Nen: How does a number, an element of a language, exist prior to the conception of the language? In discovering the digits of pi or discovering that there is no largest prime number, you are discovering properties of the language which has been invented.

But the digits of pi, or the fact that there is no largest prime number, is independent of the properties of the language I am using. (Disregarding of course the semantic differences between pi expressed in base 10 and pi expressed in base 16). If I tie a string to a stake planted in the sand, stretch the string as far as it can go and draw a line, I end up with a circle. The ratio between the line drawn in the sand and the length in the string will exist whether or not I invent a language to describe it.

FriendRob: Goedel’s theorem tells us that any mathematical system has undecidable propositions- this includes systems that deal only with integers. In other words, there is some statement like “All prime numbers have the property that …” which is true for one definition of integers and false for some other definition, but where both definitions include the Peano postulates.
But some statements are true regardless of your definition of the integers. Or are you saying that one could come up with a definition of the integers in which there would be a largest prime number?
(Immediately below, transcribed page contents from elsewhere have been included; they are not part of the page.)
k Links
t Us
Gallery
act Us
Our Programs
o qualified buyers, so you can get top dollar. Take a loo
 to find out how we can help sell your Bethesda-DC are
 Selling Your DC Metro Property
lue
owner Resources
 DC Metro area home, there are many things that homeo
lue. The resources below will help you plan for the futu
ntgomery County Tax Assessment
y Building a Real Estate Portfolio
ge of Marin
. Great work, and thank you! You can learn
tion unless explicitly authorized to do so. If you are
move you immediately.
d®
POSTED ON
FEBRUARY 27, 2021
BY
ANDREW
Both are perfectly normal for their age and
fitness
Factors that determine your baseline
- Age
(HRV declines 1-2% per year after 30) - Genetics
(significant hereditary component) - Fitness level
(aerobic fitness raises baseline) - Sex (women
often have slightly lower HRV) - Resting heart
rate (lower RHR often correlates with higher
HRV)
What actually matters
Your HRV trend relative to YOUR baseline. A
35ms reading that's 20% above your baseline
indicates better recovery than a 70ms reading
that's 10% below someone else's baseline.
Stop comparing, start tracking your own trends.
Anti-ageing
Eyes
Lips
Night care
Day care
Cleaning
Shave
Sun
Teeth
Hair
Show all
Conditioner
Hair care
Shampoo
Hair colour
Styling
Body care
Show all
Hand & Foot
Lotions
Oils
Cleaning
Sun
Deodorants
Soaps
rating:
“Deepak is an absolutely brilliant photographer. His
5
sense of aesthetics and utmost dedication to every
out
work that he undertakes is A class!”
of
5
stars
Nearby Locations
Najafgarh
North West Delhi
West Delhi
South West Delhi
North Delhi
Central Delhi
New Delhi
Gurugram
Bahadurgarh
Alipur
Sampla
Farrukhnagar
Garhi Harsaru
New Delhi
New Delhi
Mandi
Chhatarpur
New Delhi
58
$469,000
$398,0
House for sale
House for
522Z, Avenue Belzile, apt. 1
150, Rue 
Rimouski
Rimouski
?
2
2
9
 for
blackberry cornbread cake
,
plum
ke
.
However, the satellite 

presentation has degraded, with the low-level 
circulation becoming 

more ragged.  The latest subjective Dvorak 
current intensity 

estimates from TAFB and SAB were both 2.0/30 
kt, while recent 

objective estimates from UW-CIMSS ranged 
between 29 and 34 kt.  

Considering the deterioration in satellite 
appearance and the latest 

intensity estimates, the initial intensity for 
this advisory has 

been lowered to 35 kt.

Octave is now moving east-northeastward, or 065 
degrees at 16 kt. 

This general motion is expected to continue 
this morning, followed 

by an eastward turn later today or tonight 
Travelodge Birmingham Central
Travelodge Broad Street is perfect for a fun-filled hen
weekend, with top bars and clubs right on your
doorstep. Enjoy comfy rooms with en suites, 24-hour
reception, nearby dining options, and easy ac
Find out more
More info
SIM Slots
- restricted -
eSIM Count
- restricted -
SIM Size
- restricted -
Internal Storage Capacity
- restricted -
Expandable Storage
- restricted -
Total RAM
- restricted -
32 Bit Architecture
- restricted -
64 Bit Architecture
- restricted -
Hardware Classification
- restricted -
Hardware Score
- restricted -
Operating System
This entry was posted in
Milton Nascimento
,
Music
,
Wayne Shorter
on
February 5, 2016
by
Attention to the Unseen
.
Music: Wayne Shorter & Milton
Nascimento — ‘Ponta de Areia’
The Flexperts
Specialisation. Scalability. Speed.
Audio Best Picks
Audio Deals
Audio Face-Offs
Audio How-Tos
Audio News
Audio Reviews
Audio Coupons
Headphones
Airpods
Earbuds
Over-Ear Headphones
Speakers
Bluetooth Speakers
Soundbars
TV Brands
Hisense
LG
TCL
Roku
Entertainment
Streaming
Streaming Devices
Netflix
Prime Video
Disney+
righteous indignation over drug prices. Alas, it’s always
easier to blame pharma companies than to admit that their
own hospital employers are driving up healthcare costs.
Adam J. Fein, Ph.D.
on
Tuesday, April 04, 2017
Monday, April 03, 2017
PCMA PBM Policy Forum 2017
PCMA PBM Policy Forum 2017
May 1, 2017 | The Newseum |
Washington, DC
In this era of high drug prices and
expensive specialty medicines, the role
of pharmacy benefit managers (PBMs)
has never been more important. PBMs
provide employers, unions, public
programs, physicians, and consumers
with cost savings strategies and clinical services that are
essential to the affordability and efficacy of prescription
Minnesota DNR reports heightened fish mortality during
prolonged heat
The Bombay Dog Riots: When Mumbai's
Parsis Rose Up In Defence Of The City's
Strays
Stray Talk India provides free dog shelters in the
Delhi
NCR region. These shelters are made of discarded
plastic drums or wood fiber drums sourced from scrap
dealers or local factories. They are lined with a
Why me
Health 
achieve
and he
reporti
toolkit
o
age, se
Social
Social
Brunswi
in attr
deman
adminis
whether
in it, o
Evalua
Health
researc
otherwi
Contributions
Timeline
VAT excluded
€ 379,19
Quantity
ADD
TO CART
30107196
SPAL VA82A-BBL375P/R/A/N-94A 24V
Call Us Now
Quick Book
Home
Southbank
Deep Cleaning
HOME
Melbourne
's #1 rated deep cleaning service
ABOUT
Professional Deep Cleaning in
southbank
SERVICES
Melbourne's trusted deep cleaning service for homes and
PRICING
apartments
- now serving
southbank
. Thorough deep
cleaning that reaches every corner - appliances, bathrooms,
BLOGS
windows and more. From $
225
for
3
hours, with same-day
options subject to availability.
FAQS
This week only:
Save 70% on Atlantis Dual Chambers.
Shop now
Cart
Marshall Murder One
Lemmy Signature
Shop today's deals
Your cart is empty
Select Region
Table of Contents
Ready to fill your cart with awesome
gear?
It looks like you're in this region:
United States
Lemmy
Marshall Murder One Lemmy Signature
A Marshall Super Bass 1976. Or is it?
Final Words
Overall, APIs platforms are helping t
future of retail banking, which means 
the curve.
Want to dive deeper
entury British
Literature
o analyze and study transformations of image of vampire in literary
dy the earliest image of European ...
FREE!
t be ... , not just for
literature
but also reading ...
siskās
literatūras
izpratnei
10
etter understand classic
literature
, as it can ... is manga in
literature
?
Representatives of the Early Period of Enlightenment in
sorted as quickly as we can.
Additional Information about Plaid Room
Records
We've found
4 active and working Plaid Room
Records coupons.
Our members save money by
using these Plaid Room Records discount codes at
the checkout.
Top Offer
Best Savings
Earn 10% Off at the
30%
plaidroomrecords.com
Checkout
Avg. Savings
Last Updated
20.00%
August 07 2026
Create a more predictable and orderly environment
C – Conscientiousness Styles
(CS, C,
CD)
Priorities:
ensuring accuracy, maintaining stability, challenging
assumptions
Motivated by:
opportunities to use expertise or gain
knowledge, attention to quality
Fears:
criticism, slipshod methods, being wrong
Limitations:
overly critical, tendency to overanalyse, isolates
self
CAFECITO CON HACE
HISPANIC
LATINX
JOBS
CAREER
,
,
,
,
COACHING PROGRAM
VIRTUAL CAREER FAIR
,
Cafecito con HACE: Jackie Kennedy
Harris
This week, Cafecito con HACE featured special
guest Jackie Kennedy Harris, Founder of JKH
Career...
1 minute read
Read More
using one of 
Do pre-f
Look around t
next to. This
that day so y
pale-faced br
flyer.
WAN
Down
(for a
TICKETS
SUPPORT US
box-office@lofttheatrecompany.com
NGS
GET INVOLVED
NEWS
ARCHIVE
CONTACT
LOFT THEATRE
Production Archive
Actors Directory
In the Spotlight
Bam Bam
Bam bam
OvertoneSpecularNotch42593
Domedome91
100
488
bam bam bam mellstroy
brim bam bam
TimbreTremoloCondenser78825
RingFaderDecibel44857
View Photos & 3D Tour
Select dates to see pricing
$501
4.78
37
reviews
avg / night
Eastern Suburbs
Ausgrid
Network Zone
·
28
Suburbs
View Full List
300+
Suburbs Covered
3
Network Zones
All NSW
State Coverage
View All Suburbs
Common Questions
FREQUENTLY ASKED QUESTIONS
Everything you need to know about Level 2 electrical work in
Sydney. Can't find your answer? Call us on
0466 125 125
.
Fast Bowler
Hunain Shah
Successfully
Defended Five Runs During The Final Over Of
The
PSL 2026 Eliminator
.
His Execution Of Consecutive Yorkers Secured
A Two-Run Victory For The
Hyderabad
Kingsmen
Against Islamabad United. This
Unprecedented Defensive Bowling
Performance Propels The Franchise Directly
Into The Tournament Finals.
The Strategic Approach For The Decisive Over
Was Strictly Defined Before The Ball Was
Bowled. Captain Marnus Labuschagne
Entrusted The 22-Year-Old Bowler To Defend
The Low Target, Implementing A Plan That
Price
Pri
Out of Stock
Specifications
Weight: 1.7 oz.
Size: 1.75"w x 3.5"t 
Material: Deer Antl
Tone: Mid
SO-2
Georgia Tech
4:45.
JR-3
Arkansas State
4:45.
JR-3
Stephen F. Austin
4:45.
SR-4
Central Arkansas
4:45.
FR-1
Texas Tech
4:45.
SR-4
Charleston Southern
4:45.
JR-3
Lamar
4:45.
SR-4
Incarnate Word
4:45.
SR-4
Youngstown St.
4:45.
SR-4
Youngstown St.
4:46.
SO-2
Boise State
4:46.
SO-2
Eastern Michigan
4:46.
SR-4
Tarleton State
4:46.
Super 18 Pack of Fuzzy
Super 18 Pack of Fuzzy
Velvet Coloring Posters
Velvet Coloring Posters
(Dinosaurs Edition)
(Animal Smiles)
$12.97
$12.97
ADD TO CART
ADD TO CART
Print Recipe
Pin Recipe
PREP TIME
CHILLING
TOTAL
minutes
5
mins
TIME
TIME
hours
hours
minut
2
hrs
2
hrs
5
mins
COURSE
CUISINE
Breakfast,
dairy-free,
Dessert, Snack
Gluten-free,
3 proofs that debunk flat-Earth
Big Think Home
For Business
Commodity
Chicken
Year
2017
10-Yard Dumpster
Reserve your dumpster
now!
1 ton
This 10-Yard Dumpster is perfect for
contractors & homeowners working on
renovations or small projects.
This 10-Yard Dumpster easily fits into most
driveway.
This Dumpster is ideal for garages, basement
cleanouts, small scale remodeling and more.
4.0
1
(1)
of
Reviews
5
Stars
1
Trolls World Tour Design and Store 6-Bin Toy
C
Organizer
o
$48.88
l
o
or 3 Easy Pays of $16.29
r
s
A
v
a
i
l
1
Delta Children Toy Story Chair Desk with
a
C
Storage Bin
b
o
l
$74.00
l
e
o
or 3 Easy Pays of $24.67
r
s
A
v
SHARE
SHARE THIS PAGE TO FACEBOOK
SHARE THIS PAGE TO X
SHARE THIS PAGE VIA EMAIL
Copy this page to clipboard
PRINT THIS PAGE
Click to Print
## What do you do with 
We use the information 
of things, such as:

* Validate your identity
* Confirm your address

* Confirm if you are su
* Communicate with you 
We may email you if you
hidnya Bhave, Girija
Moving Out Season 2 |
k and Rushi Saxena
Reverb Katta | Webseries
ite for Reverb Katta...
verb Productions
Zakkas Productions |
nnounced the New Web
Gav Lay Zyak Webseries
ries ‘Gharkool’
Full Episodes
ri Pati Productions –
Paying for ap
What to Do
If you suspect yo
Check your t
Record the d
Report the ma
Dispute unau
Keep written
I thought Goedel’s theorem said that some statements will be undecidable, but it did not follow that “for any statement X, one can invent a system in which statement X will be demonstrably false.”

Spiritus Mundi, we seem to have a different definition of mathematics. I use the term mathematics to include the methods or language we use to find facts about (e.g.) the natural numbers, but also the facts themselves, whereas you restrict mathematics to the first clause of my definition.
If I say “my observations show that there is a nova at position X in the sky”, what would be the proper relationship of that sentence with the word “astronomy”. Would you say “that is a fact that I proved using the methods of astronomy”? i.e. astronomy describes the constructs I use to find out facts about the universe?

That’s not the case. If one constructs a language to enumerate objects, the elements of that language, i.e., numbers, are not independent of the properties of the language. Consider the English language. The term “tree” is a name applied to vegetation meeting specific requirements. A linguistic analysis shows that the term in question is a noun. One can speak English without knowing what a noun is, much as one can be unaware of all of the digits of pi, but the elements of a language are defined by the language–they are not independent of it.

Again, I disagree. The ratio of which you speak is not physical property. Physical properties of the scenario you describe displacement and mass. To describe how it appears one applies the term “circle.” The name “circle” does not exist without language, nor does the term “ratio” or it’s value. These terms are elements of the construct. An element of the construct cannot exist without the invention of the construct. If you disagree, can show me a ratio without language, mathematical or otherwise?